[Records contained in a dataset]

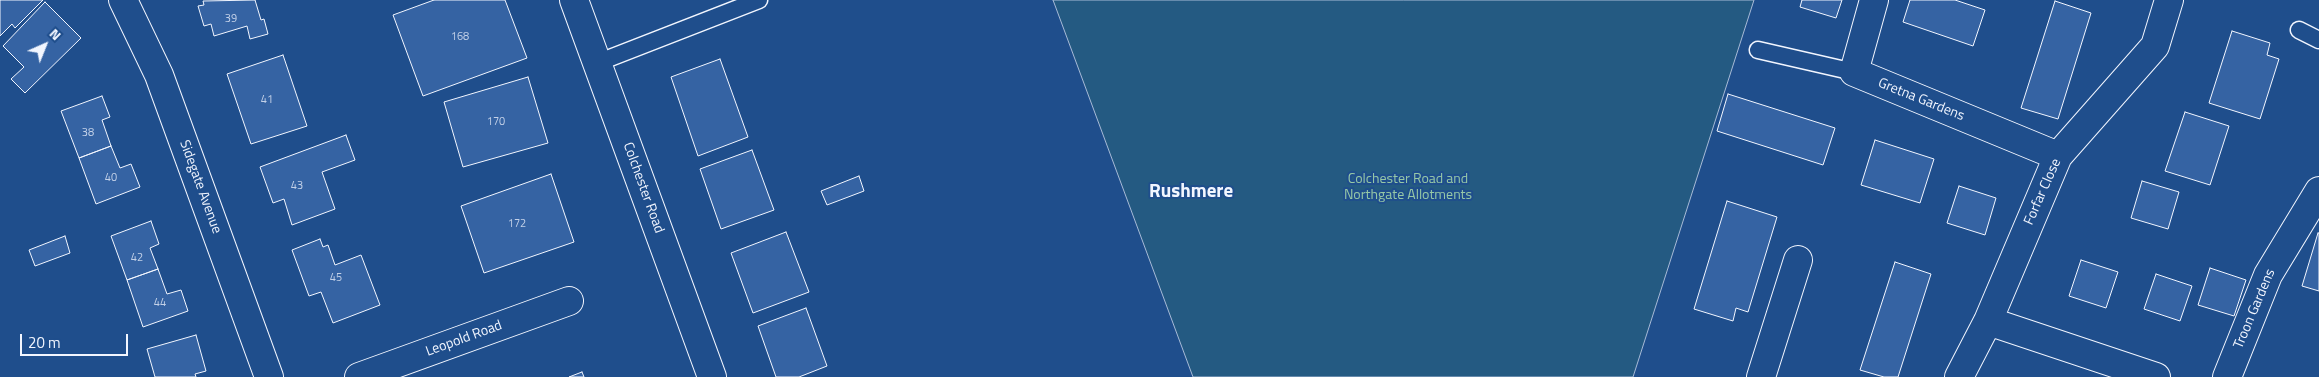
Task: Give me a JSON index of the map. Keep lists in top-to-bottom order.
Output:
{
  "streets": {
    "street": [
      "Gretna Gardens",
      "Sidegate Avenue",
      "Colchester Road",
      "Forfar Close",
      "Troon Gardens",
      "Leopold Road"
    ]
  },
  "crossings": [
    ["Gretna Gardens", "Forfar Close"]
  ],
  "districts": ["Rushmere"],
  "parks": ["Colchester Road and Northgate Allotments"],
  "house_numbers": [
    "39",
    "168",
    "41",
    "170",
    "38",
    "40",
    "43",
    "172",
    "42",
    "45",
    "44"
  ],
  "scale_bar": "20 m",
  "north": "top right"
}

▸ **Assignment**: The records above should be output exactly, but without any of their pictures.

▸ **Output of the exercise**:
Task: Give me a JSON index of the map. Keep lists in top-to-bottom order.
Output:
{
  "streets": {
    "street": [
      "Gretna Gardens",
      "Sidegate Avenue",
      "Colchester Road",
      "Forfar Close",
      "Troon Gardens",
      "Leopold Road"
    ]
  },
  "crossings": [
    ["Gretna Gardens", "Forfar Close"]
  ],
  "districts": ["Rushmere"],
  "parks": ["Colchester Road and Northgate Allotments"],
  "house_numbers": [
    "39",
    "168",
    "41",
    "170",
    "38",
    "40",
    "43",
    "172",
    "42",
    "45",
    "44"
  ],
  "scale_bar": "20 m",
  "north": "top right"
}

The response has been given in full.